What needs to be done » Copying task for the records below: reproduce each one exactly and drop the pictures.
+++ Material for this exercise
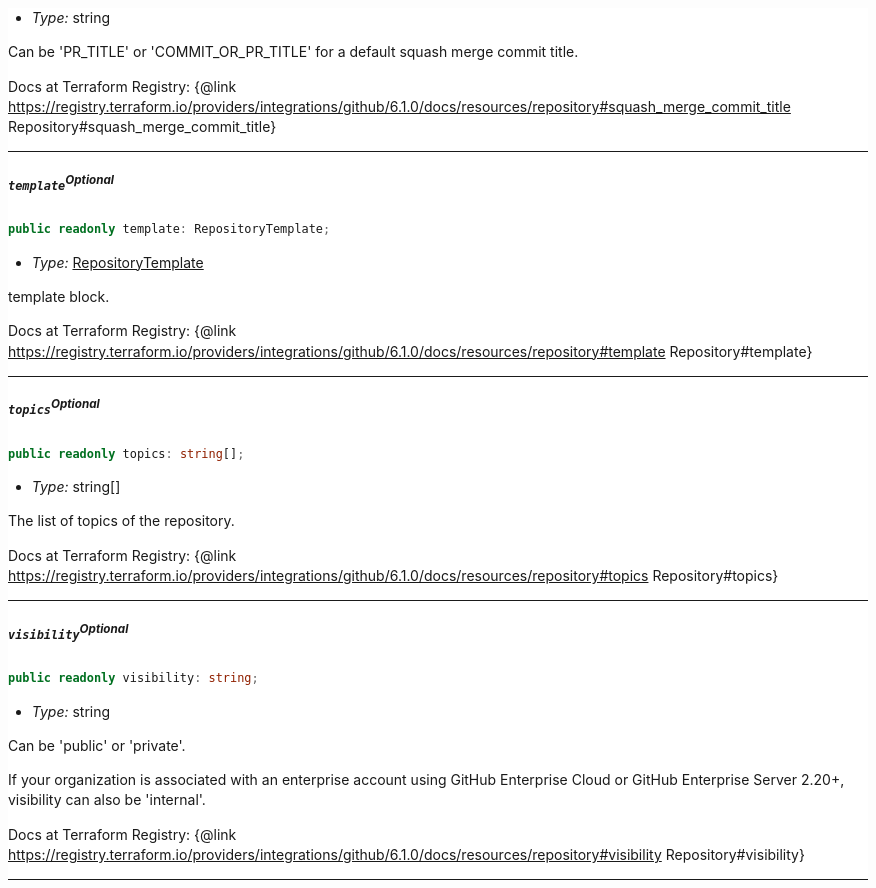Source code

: - *Type:* string

Can be 'PR_TITLE' or 'COMMIT_OR_PR_TITLE' for a default squash merge commit title.

Docs at Terraform Registry: {@link https://registry.terraform.io/providers/integrations/github/6.1.0/docs/resources/repository#squash_merge_commit_title Repository#squash_merge_commit_title}

---

##### `template`<sup>Optional</sup> <a name="template" id="@cdktf/provider-github.repository.RepositoryConfig.property.template"></a>

```typescript
public readonly template: RepositoryTemplate;
```

- *Type:* <a href="#@cdktf/provider-github.repository.RepositoryTemplate">RepositoryTemplate</a>

template block.

Docs at Terraform Registry: {@link https://registry.terraform.io/providers/integrations/github/6.1.0/docs/resources/repository#template Repository#template}

---

##### `topics`<sup>Optional</sup> <a name="topics" id="@cdktf/provider-github.repository.RepositoryConfig.property.topics"></a>

```typescript
public readonly topics: string[];
```

- *Type:* string[]

The list of topics of the repository.

Docs at Terraform Registry: {@link https://registry.terraform.io/providers/integrations/github/6.1.0/docs/resources/repository#topics Repository#topics}

---

##### `visibility`<sup>Optional</sup> <a name="visibility" id="@cdktf/provider-github.repository.RepositoryConfig.property.visibility"></a>

```typescript
public readonly visibility: string;
```

- *Type:* string

Can be 'public' or 'private'.

If your organization is associated with an enterprise account using GitHub Enterprise Cloud or GitHub Enterprise Server 2.20+, visibility can also be 'internal'.

Docs at Terraform Registry: {@link https://registry.terraform.io/providers/integrations/github/6.1.0/docs/resources/repository#visibility Repository#visibility}

---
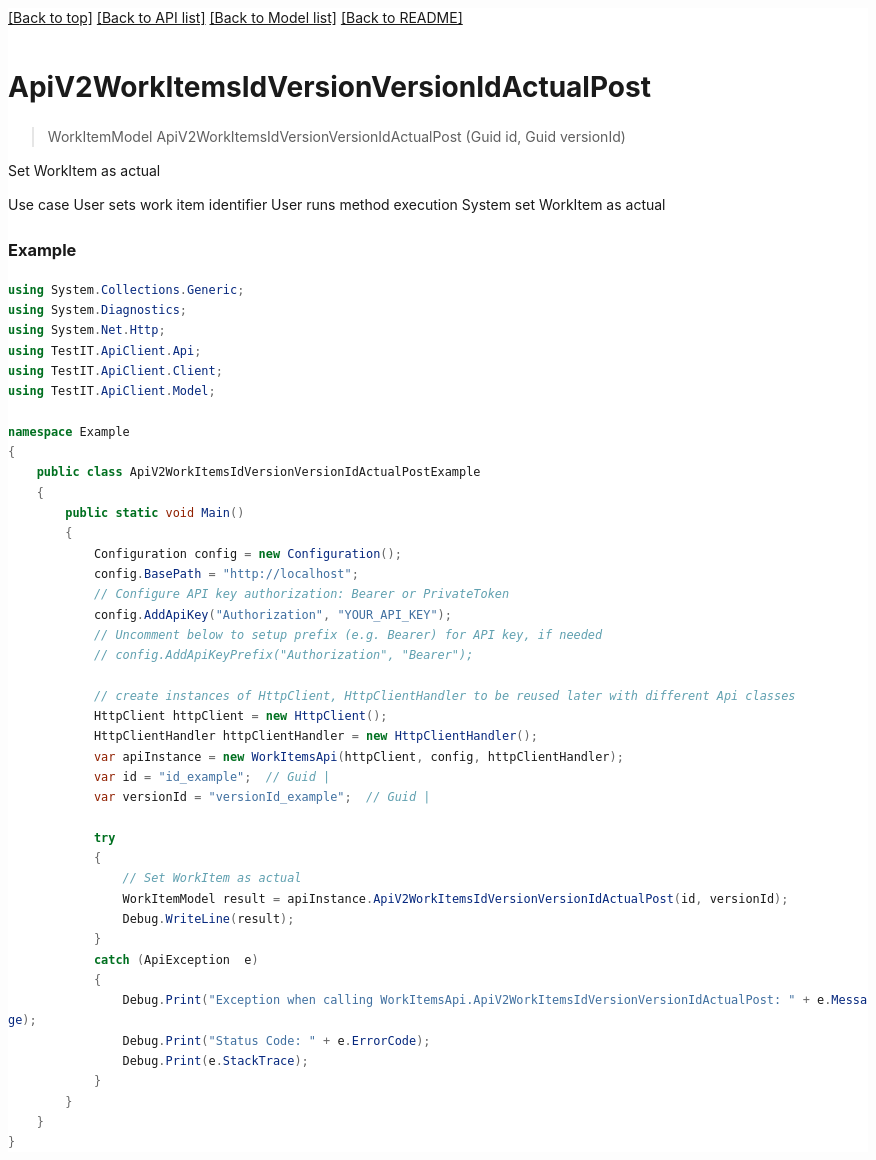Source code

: [[Back to top]](#) [[Back to API list]](../README.md#documentation-for-api-endpoints) [[Back to Model list]](../README.md#documentation-for-models) [[Back to README]](../README.md)

<a id="apiv2workitemsidversionversionidactualpost"></a>
# **ApiV2WorkItemsIdVersionVersionIdActualPost**
> WorkItemModel ApiV2WorkItemsIdVersionVersionIdActualPost (Guid id, Guid versionId)

Set WorkItem as actual

 Use case   User sets work item identifier   User runs method execution   System set WorkItem as actual

### Example
```csharp
using System.Collections.Generic;
using System.Diagnostics;
using System.Net.Http;
using TestIT.ApiClient.Api;
using TestIT.ApiClient.Client;
using TestIT.ApiClient.Model;

namespace Example
{
    public class ApiV2WorkItemsIdVersionVersionIdActualPostExample
    {
        public static void Main()
        {
            Configuration config = new Configuration();
            config.BasePath = "http://localhost";
            // Configure API key authorization: Bearer or PrivateToken
            config.AddApiKey("Authorization", "YOUR_API_KEY");
            // Uncomment below to setup prefix (e.g. Bearer) for API key, if needed
            // config.AddApiKeyPrefix("Authorization", "Bearer");

            // create instances of HttpClient, HttpClientHandler to be reused later with different Api classes
            HttpClient httpClient = new HttpClient();
            HttpClientHandler httpClientHandler = new HttpClientHandler();
            var apiInstance = new WorkItemsApi(httpClient, config, httpClientHandler);
            var id = "id_example";  // Guid | 
            var versionId = "versionId_example";  // Guid | 

            try
            {
                // Set WorkItem as actual
                WorkItemModel result = apiInstance.ApiV2WorkItemsIdVersionVersionIdActualPost(id, versionId);
                Debug.WriteLine(result);
            }
            catch (ApiException  e)
            {
                Debug.Print("Exception when calling WorkItemsApi.ApiV2WorkItemsIdVersionVersionIdActualPost: " + e.Message);
                Debug.Print("Status Code: " + e.ErrorCode);
                Debug.Print(e.StackTrace);
            }
        }
    }
}
```
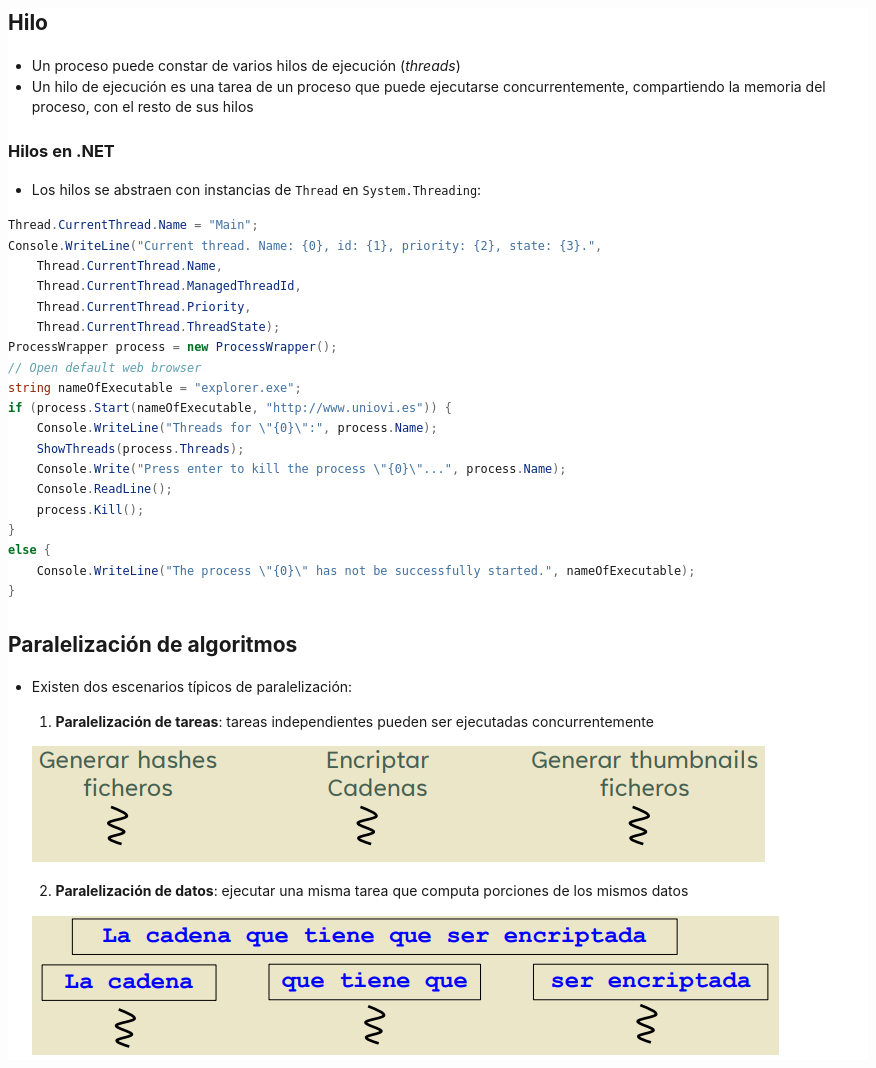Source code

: ## Hilo

- Un proceso puede constar de varios hilos de ejecución (*threads*)
- Un hilo de ejecución es una tarea de un proceso que puede ejecutarse concurrentemente, compartiendo la memoria del proceso, con el resto de sus hilos

### Hilos en .NET

- Los hilos se abstraen con instancias de `Thread` en `System.Threading`:

```cs
Thread.CurrentThread.Name = "Main";
Console.WriteLine("Current thread. Name: {0}, id: {1}, priority: {2}, state: {3}.",
    Thread.CurrentThread.Name,
    Thread.CurrentThread.ManagedThreadId,
    Thread.CurrentThread.Priority,
    Thread.CurrentThread.ThreadState);
ProcessWrapper process = new ProcessWrapper();
// Open default web browser
string nameOfExecutable = "explorer.exe"; 
if (process.Start(nameOfExecutable, "http://www.uniovi.es")) {
    Console.WriteLine("Threads for \"{0}\":", process.Name);
    ShowThreads(process.Threads);
    Console.Write("Press enter to kill the process \"{0}\"...", process.Name);
    Console.ReadLine();
    process.Kill();
}
else {
    Console.WriteLine("The process \"{0}\" has not be successfully started.", nameOfExecutable);
}
```

## Paralelización de algoritmos

- Existen dos escenarios típicos de paralelización:
	1. **Paralelización de tareas**: tareas independientes pueden ser ejecutadas concurrentemente

	![](img/Pasted%20image%2020240501105537.png)

	2. **Paralelización de datos**: ejecutar una misma tarea que computa porciones de los mismos datos

	![](img/Pasted%20image%2020240501105600.png)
++++++
Solution for this exercise »
Source code

: - *Type:* string

Can be 'PR_TITLE' or 'COMMIT_OR_PR_TITLE' for a default squash merge commit title.

Docs at Terraform Registry: {@link https://registry.terraform.io/providers/integrations/github/6.1.0/docs/resources/repository#squash_merge_commit_title Repository#squash_merge_commit_title}

---

##### `template`<sup>Optional</sup> <a name="template" id="@cdktf/provider-github.repository.RepositoryConfig.property.template"></a>

```typescript
public readonly template: RepositoryTemplate;
```

- *Type:* <a href="#@cdktf/provider-github.repository.RepositoryTemplate">RepositoryTemplate</a>

template block.

Docs at Terraform Registry: {@link https://registry.terraform.io/providers/integrations/github/6.1.0/docs/resources/repository#template Repository#template}

---

##### `topics`<sup>Optional</sup> <a name="topics" id="@cdktf/provider-github.repository.RepositoryConfig.property.topics"></a>

```typescript
public readonly topics: string[];
```

- *Type:* string[]

The list of topics of the repository.

Docs at Terraform Registry: {@link https://registry.terraform.io/providers/integrations/github/6.1.0/docs/resources/repository#topics Repository#topics}

---

##### `visibility`<sup>Optional</sup> <a name="visibility" id="@cdktf/provider-github.repository.RepositoryConfig.property.visibility"></a>

```typescript
public readonly visibility: string;
```

- *Type:* string

Can be 'public' or 'private'.

If your organization is associated with an enterprise account using GitHub Enterprise Cloud or GitHub Enterprise Server 2.20+, visibility can also be 'internal'.

Docs at Terraform Registry: {@link https://registry.terraform.io/providers/integrations/github/6.1.0/docs/resources/repository#visibility Repository#visibility}

---
Source code

: [[Back to top]](#) [[Back to API list]](../README.md#documentation-for-api-endpoints) [[Back to Model list]](../README.md#documentation-for-models) [[Back to README]](../README.md)

<a id="apiv2workitemsidversionversionidactualpost"></a>
# **ApiV2WorkItemsIdVersionVersionIdActualPost**
> WorkItemModel ApiV2WorkItemsIdVersionVersionIdActualPost (Guid id, Guid versionId)

Set WorkItem as actual

 Use case   User sets work item identifier   User runs method execution   System set WorkItem as actual

### Example
```csharp
using System.Collections.Generic;
using System.Diagnostics;
using System.Net.Http;
using TestIT.ApiClient.Api;
using TestIT.ApiClient.Client;
using TestIT.ApiClient.Model;

namespace Example
{
    public class ApiV2WorkItemsIdVersionVersionIdActualPostExample
    {
        public static void Main()
        {
            Configuration config = new Configuration();
            config.BasePath = "http://localhost";
            // Configure API key authorization: Bearer or PrivateToken
            config.AddApiKey("Authorization", "YOUR_API_KEY");
            // Uncomment below to setup prefix (e.g. Bearer) for API key, if needed
            // config.AddApiKeyPrefix("Authorization", "Bearer");

            // create instances of HttpClient, HttpClientHandler to be reused later with different Api classes
            HttpClient httpClient = new HttpClient();
            HttpClientHandler httpClientHandler = new HttpClientHandler();
            var apiInstance = new WorkItemsApi(httpClient, config, httpClientHandler);
            var id = "id_example";  // Guid | 
            var versionId = "versionId_example";  // Guid | 

            try
            {
                // Set WorkItem as actual
                WorkItemModel result = apiInstance.ApiV2WorkItemsIdVersionVersionIdActualPost(id, versionId);
                Debug.WriteLine(result);
            }
            catch (ApiException  e)
            {
                Debug.Print("Exception when calling WorkItemsApi.ApiV2WorkItemsIdVersionVersionIdActualPost: " + e.Message);
                Debug.Print("Status Code: " + e.ErrorCode);
                Debug.Print(e.StackTrace);
            }
        }
    }
}
```
Source code

: ## Hilo

- Un proceso puede constar de varios hilos de ejecución (*threads*)
- Un hilo de ejecución es una tarea de un proceso que puede ejecutarse concurrentemente, compartiendo la memoria del proceso, con el resto de sus hilos

### Hilos en .NET

- Los hilos se abstraen con instancias de `Thread` en `System.Threading`:

```cs
Thread.CurrentThread.Name = "Main";
Console.WriteLine("Current thread. Name: {0}, id: {1}, priority: {2}, state: {3}.",
    Thread.CurrentThread.Name,
    Thread.CurrentThread.ManagedThreadId,
    Thread.CurrentThread.Priority,
    Thread.CurrentThread.ThreadState);
ProcessWrapper process = new ProcessWrapper();
// Open default web browser
string nameOfExecutable = "explorer.exe"; 
if (process.Start(nameOfExecutable, "http://www.uniovi.es")) {
    Console.WriteLine("Threads for \"{0}\":", process.Name);
    ShowThreads(process.Threads);
    Console.Write("Press enter to kill the process \"{0}\"...", process.Name);
    Console.ReadLine();
    process.Kill();
}
else {
    Console.WriteLine("The process \"{0}\" has not be successfully started.", nameOfExecutable);
}
```

## Paralelización de algoritmos

- Existen dos escenarios típicos de paralelización:
	1. **Paralelización de tareas**: tareas independientes pueden ser ejecutadas concurrentemente

	![](img/Pasted%20image%2020240501105537.png)

	2. **Paralelización de datos**: ejecutar una misma tarea que computa porciones de los mismos datos

	![](img/Pasted%20image%2020240501105600.png)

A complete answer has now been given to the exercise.